Where should the progressive and reform-minded CSOs and individuals go next? Should they still hinge their hope on one political coalition, rising and falling with the latter? Here I would argue that such model of activism or social movement has gone wrong, due to the CSOs’ personnel identifying themselves more with the powerholders than the movement grassroots which the social activists should have derived their legitimacy from. This may happen when the social movement leaders see themselves as the elites and believe that societal change could happen due to power brokerage in the backroom – the more friendly the party they get accustomed with, the higher the chance of success, or so they think. I hope the bitter experience of the past two years would change their perspective, and the social movement needs to go back to the basic: alerting, educating, inspiring and empowering the general public, as part of participatory democracy, and must be built on universal values and principles.

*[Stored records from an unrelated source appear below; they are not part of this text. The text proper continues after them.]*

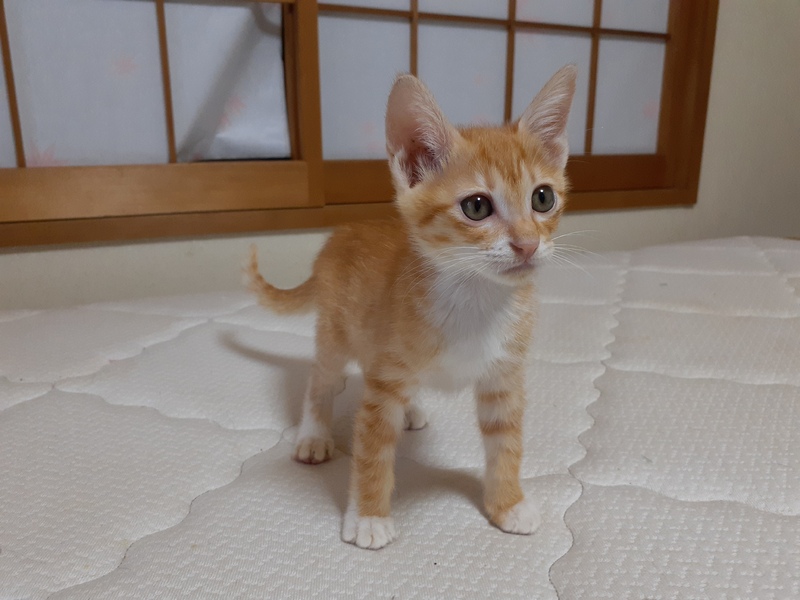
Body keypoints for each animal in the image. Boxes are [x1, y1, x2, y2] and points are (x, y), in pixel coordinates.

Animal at [247, 65, 576, 550]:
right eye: (477, 206)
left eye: (542, 198)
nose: (527, 245)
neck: (475, 298)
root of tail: (341, 232)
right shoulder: (384, 385)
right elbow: (372, 451)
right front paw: (369, 516)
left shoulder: (504, 378)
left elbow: (506, 444)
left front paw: (508, 503)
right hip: (336, 331)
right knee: (320, 379)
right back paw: (314, 434)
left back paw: (413, 409)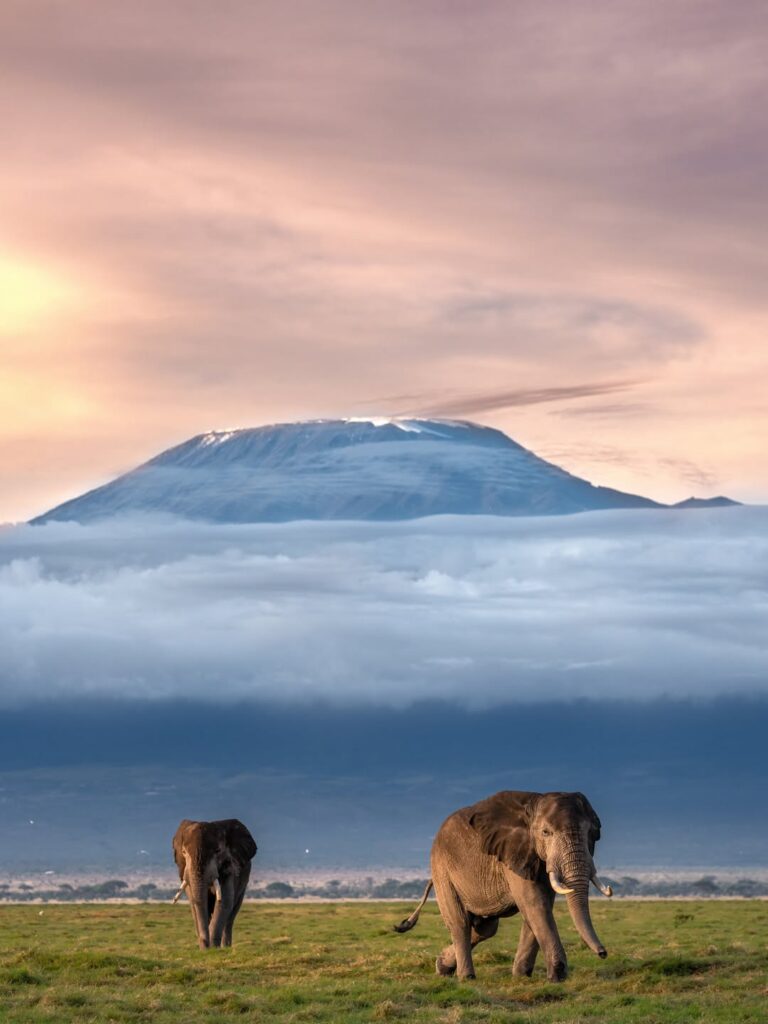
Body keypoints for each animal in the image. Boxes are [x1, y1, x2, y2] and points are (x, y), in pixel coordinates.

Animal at [172, 818, 257, 949]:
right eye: (184, 852)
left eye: (218, 851)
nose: (206, 946)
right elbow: (195, 903)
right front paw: (204, 948)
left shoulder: (229, 866)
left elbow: (225, 901)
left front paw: (213, 947)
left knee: (231, 915)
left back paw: (226, 947)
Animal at [394, 790, 612, 981]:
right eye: (546, 832)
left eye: (592, 833)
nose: (603, 953)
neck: (534, 804)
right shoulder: (512, 855)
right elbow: (535, 904)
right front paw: (557, 977)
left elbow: (539, 907)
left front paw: (522, 975)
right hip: (442, 870)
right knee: (460, 923)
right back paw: (466, 977)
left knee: (486, 927)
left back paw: (442, 967)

Perhaps there is no better time than now to devote some time to the social activism theorist Bill Moyer’s work (2001) on Movement Action Plan (MAP) which clarifies the nature and dynamics of social movements and provides a framework for organising and building them. Bill reminds us that a social activist has four roles to play: citizen, rebel, change agent and reformer (see Figure 1 below), varies according to the stages of social movement. However, there are effective and ineffective ways (or pitfalls) to carry each role. For example, the ineffective role of citizen would be ‘naïve citizen’ who tend to have too much faith in the powerholders (ie. right people in the hot seat) and institutions to serve their interest instead of special elite interests; or ‘super-patriot’ who gives automatic obedience to powerholders in the name of country. ‘Any means necessary’ is a grave tactical mistake with a heavy price to pay later (as opposed to ‘means equal ends’)-- giving tacit support for a highly suspicious political leader the rein in governance is indeed a big gamble and one good example of ‘any means necessary’. Those self-identified leaders of certain issues/agendas could be too elitist, impeding the growth of movement (certain environmental movement in Kuantan was once plagued with the issue); those who promote minor reform as compromise or allow ‘co-optation’, these are identified as ineffective way of playing the role of change agent or reformer.

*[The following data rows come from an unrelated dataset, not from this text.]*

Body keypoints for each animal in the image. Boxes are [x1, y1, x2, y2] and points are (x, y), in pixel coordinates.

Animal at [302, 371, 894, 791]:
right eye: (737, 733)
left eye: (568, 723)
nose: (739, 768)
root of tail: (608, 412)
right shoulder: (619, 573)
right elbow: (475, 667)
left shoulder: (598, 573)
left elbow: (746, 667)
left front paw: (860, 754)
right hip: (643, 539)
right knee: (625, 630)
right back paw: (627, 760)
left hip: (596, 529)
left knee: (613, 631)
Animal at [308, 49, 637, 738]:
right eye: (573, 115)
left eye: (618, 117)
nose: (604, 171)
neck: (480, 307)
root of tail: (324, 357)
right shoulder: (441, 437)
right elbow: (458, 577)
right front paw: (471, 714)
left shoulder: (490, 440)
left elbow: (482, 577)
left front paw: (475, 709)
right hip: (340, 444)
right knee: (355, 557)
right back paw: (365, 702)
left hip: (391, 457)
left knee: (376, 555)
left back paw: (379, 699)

 Figure 1: The four roles of social activism
Source: Bill Moyer (1990). Adapted from URL: https://commonslibrary.org/the-four-roles-of-social-activism/

Maintaining the independence and integrity of a CSO or movement is as crucial as keeping the core principles. Being in the social movement does not mean that one must always rebel. Equally, effective advocacy and lobbying do not suggest that there is a need to lean over to take a partisan line or to be co-opted. Regardless of how desperate or hopeless the situation seems, the social movement should take no shortcut but have its foundation built from the ground up.
I believe a vibrant and healthy participatory democracy should reflect the ‘People Power’ structure: a strong, independent and principled civil society with active citizenry embracing universal values. This should serve the backbone of our democracy. Powerholders, even if derived from electorate democracy, do not own absolute truth and they are not our boss, a reason why civil society does not need to bow to them.